--- START ---

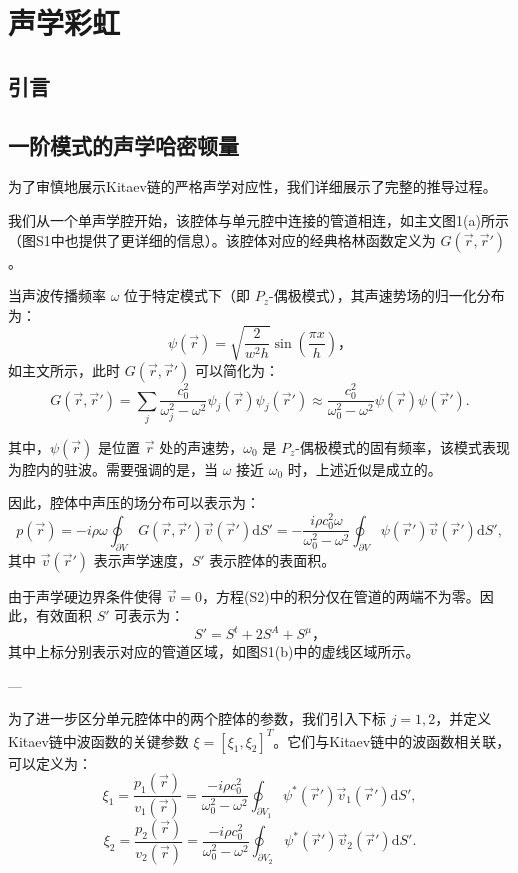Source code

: \chapter{声学彩虹}
\section{引言}

\section{一阶模式的声学哈密顿量}

为了审慎地展示Kitaev链的严格声学对应性，我们详细展示了完整的推导过程。

我们从一个单声学腔开始，该腔体与单元腔中连接的管道相连，如主文图1(a)所示（图S1中也提供了更详细的信息）。该腔体对应的经典格林函数定义为 \( G(\vec{r}, \vec{r}') \)。

当声波传播频率 \( \omega \) 位于特定模式下（即 \( P_z \)-偶极模式），其声速势场的归一化分布为：
\[
\psi(\vec{r}) = \sqrt{\frac{2}{w^2 h}} \sin\left(\frac{\pi x}{h}\right)，
\]
如主文所示，此时 \( G(\vec{r}, \vec{r}') \) 可以简化为：
\[
G(\vec{r}, \vec{r}') = \sum_j \frac{c_0^2}{\omega_j^2 - \omega^2} \psi_j(\vec{r}) \psi_j(\vec{r}')
\approx \frac{c_0^2}{\omega_0^2 - \omega^2} \psi(\vec{r}) \psi(\vec{r}'). 
\]

其中，\( \psi(\vec{r}) \) 是位置 \( \vec{r} \) 处的声速势，\( \omega_0 \) 是 \( P_z \)-偶极模式的固有频率，该模式表现为腔内的驻波。需要强调的是，当 \( \omega \) 接近 \( \omega_0 \) 时，上述近似是成立的。

因此，腔体中声压的场分布可以表示为：
\[
p(\vec{r}) = -i \rho \omega \oint_{\partial V} G(\vec{r}, \vec{r}') \vec{v}(\vec{r}') \mathrm{d}S'
= -\frac{i \rho c_0^2 \omega}{\omega_0^2 - \omega^2} \oint_{\partial V} \psi(\vec{r}') \vec{v}(\vec{r}') \mathrm{d}S', 
\]
其中 \( \vec{v}(\vec{r}') \) 表示声学速度，\( S' \) 表示腔体的表面积。

由于声学硬边界条件使得 \( \vec{v} = 0 \)，方程(S2)中的积分仅在管道的两端不为零。因此，有效面积 \( S' \) 可表示为：
\[
S' = S^t + 2S^A + S^\mu，
\]
其中上标分别表示对应的管道区域，如图S1(b)中的虚线区域所示。

---

为了进一步区分单元腔体中的两个腔体的参数，我们引入下标 \( j = 1, 2 \)，并定义Kitaev链中波函数的关键参数 \( \xi = [\xi_1, \xi_2]^T \)。它们与Kitaev链中的波函数相关联，可以定义为：
\[
\xi_1 = \frac{p_1(\vec{r})}{v_1(\vec{r})} = \frac{-i \rho c_0^2}{\omega_0^2 - \omega^2} \oint_{\partial V_1} \psi^*(\vec{r}') \vec{v}_1(\vec{r}') \mathrm{d}S',
\]
\[
\xi_2 = \frac{p_2(\vec{r})}{v_2(\vec{r})} = \frac{-i \rho c_0^2}{\omega_0^2 - \omega^2} \oint_{\partial V_2} \psi^*(\vec{r}') \vec{v}_2(\vec{r}') \mathrm{d}S'. 
\]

--- END ---

• [Aim of the exercise]
The answer must match the entries above line for line, with the pictures dropped.

• [Output of the task]
Source code

: \chapter{声学彩虹}
\section{引言}

\section{一阶模式的声学哈密顿量}

为了审慎地展示Kitaev链的严格声学对应性，我们详细展示了完整的推导过程。

我们从一个单声学腔开始，该腔体与单元腔中连接的管道相连，如主文图1(a)所示（图S1中也提供了更详细的信息）。该腔体对应的经典格林函数定义为 \( G(\vec{r}, \vec{r}') \)。

当声波传播频率 \( \omega \) 位于特定模式下（即 \( P_z \)-偶极模式），其声速势场的归一化分布为：
\[
\psi(\vec{r}) = \sqrt{\frac{2}{w^2 h}} \sin\left(\frac{\pi x}{h}\right)，
\]
如主文所示，此时 \( G(\vec{r}, \vec{r}') \) 可以简化为：
\[
G(\vec{r}, \vec{r}') = \sum_j \frac{c_0^2}{\omega_j^2 - \omega^2} \psi_j(\vec{r}) \psi_j(\vec{r}')
\approx \frac{c_0^2}{\omega_0^2 - \omega^2} \psi(\vec{r}) \psi(\vec{r}'). 
\]

其中，\( \psi(\vec{r}) \) 是位置 \( \vec{r} \) 处的声速势，\( \omega_0 \) 是 \( P_z \)-偶极模式的固有频率，该模式表现为腔内的驻波。需要强调的是，当 \( \omega \) 接近 \( \omega_0 \) 时，上述近似是成立的。

因此，腔体中声压的场分布可以表示为：
\[
p(\vec{r}) = -i \rho \omega \oint_{\partial V} G(\vec{r}, \vec{r}') \vec{v}(\vec{r}') \mathrm{d}S'
= -\frac{i \rho c_0^2 \omega}{\omega_0^2 - \omega^2} \oint_{\partial V} \psi(\vec{r}') \vec{v}(\vec{r}') \mathrm{d}S', 
\]
其中 \( \vec{v}(\vec{r}') \) 表示声学速度，\( S' \) 表示腔体的表面积。

由于声学硬边界条件使得 \( \vec{v} = 0 \)，方程(S2)中的积分仅在管道的两端不为零。因此，有效面积 \( S' \) 可表示为：
\[
S' = S^t + 2S^A + S^\mu，
\]
其中上标分别表示对应的管道区域，如图S1(b)中的虚线区域所示。

---

为了进一步区分单元腔体中的两个腔体的参数，我们引入下标 \( j = 1, 2 \)，并定义Kitaev链中波函数的关键参数 \( \xi = [\xi_1, \xi_2]^T \)。它们与Kitaev链中的波函数相关联，可以定义为：
\[
\xi_1 = \frac{p_1(\vec{r})}{v_1(\vec{r})} = \frac{-i \rho c_0^2}{\omega_0^2 - \omega^2} \oint_{\partial V_1} \psi^*(\vec{r}') \vec{v}_1(\vec{r}') \mathrm{d}S',
\]
\[
\xi_2 = \frac{p_2(\vec{r})}{v_2(\vec{r})} = \frac{-i \rho c_0^2}{\omega_0^2 - \omega^2} \oint_{\partial V_2} \psi^*(\vec{r}') \vec{v}_2(\vec{r}') \mathrm{d}S'. 
\]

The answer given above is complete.